Once a feeder is thawed the decomposition process resume back so really not the best idea IMO, there is a reason why people buying rodents that have thawed during shipping send them back.

And even if the animal eats it and keep it down the more you thaw and re-refreeze the more you will be at risk for an exploding prey (again decomposition changing the tissue)

Ultimately your choice personally if it has been thawed it's either snake food or wildlife food.

Sent from my SM-G900V using Tapatalk

----------

_AbsoluteApril_ (03-10-2017),_Aedryan Methyus_ (03-10-2017)

----------


## Charles8088

To add to this question... how long can you have the rodents frozen for? Because, the longer you can freeze, I guess the larger quantity you can buy in, to store for awhile. And, I'm guessing, cheaper.

----------

_Aedryan Methyus_ (03-10-2017)

----------


## redshepherd

> To add to this question... how long can you have the rodents frozen for? Because, the longer you can freeze, I guess the larger quantity you can buy in, to store for awhile. And, I'm guessing, cheaper.


I think different people have different opinions for this, but I've stocked mine for up to a year, and the snakes were fine with eating them.

----------

_Aedryan Methyus_ (03-10-2017)

----------


## Neal

> To add to this question... how long can you have the rodents frozen for? Because, the longer you can freeze, I guess the larger quantity you can buy in, to store for awhile. And, I'm guessing, cheaper.


This varies. Freezer burn can and does happen. Places like bigcheeserodents and perfect prey vacuum seal packages which help. If I open something. I get the good freezer rated bags then I still put it in a freezer container to try and help.

----------


## Stewart_Reptiles

> To add to this question... how long can you have the rodents frozen for? Because, the longer you can freeze, I guess the larger quantity you can buy in, to store for awhile. And, I'm guessing, cheaper.


Mainly depends on how they are packed if they are vacuum sealed up to a year.

----------

_AbsoluteApril_ (03-10-2017)

----------


## Slither Seeker

> To add to this question... how long can you have the rodents frozen for? Because, the longer you can freeze, I guess the larger quantity you can buy in, to store for awhile. And, I'm guessing, cheaper.

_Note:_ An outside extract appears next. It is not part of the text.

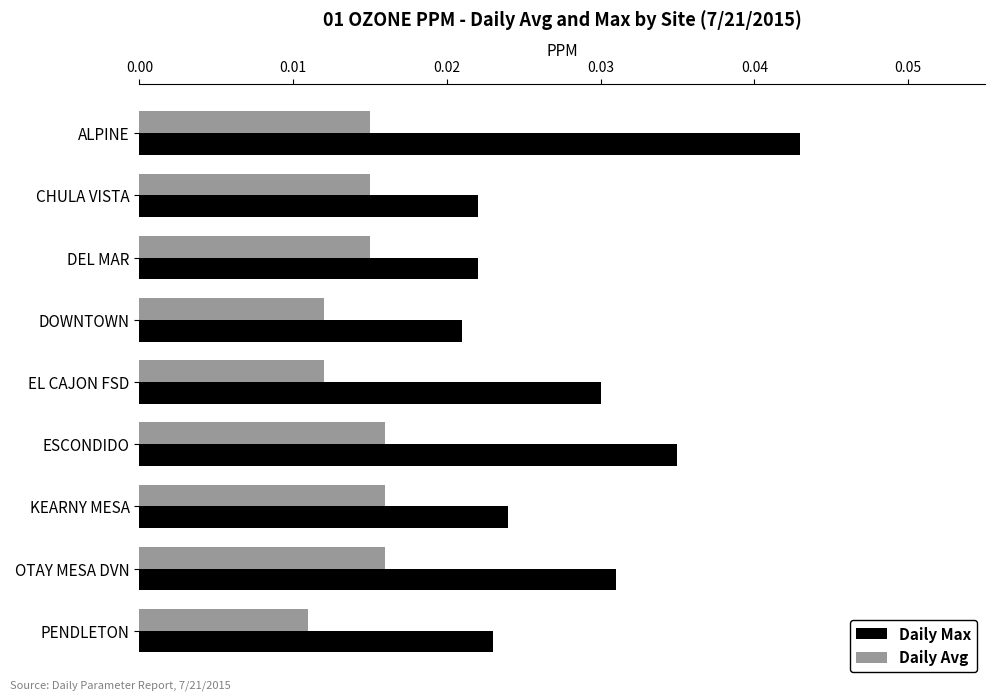

Which series has the widest spread of values?

Daily Max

I found an old food saver for free and have devoted it to individually vacuum sealing each rodent.  I'm pretty sure this puts it out into the 2-3 year range but I go through them faster than that so I do it mostly for freshness.  before that I was going 6 months but the freezer burn really takes it's toll after a while on them if they are not vacuum sealed, making them more fragile and less appetizing.

as for refreezing, I try and avoid it but will do it once.

----------


## Aedryan Methyus

Thanks for all of your insight everyone. Lots of great tips and advice given here! Back when I kept snakes before, I would re-freeze on occasion and I never had any problems. I never really knew what the general rule of thumb was, though. Now that I am working with a lot more snakes with a lot more still on the way I just don't want to be wasting any more rats than I have to, but at the same time I don't want to risk the animal's health...

----------


## Hypancistrus

> I personally wouldn't refreeze anything, but I know that people have done it once. A feeder isn't worth the loss of an animal to me, so that's why I won't refreeze.
> 
> Also how long was it thawed for, because it can and will begin to decompose.


I feel the same way. With that said, I have one BP who is often happy to eat one that is leftover the next morning. Never misses his own meal and always happy to eat the leftovers. Fatty.

----------


## dr del

I haven't read the thread ( sorry  :Embarassed:  ) but I go for once only and even there you are taking a chance of a rat-grenade.

----------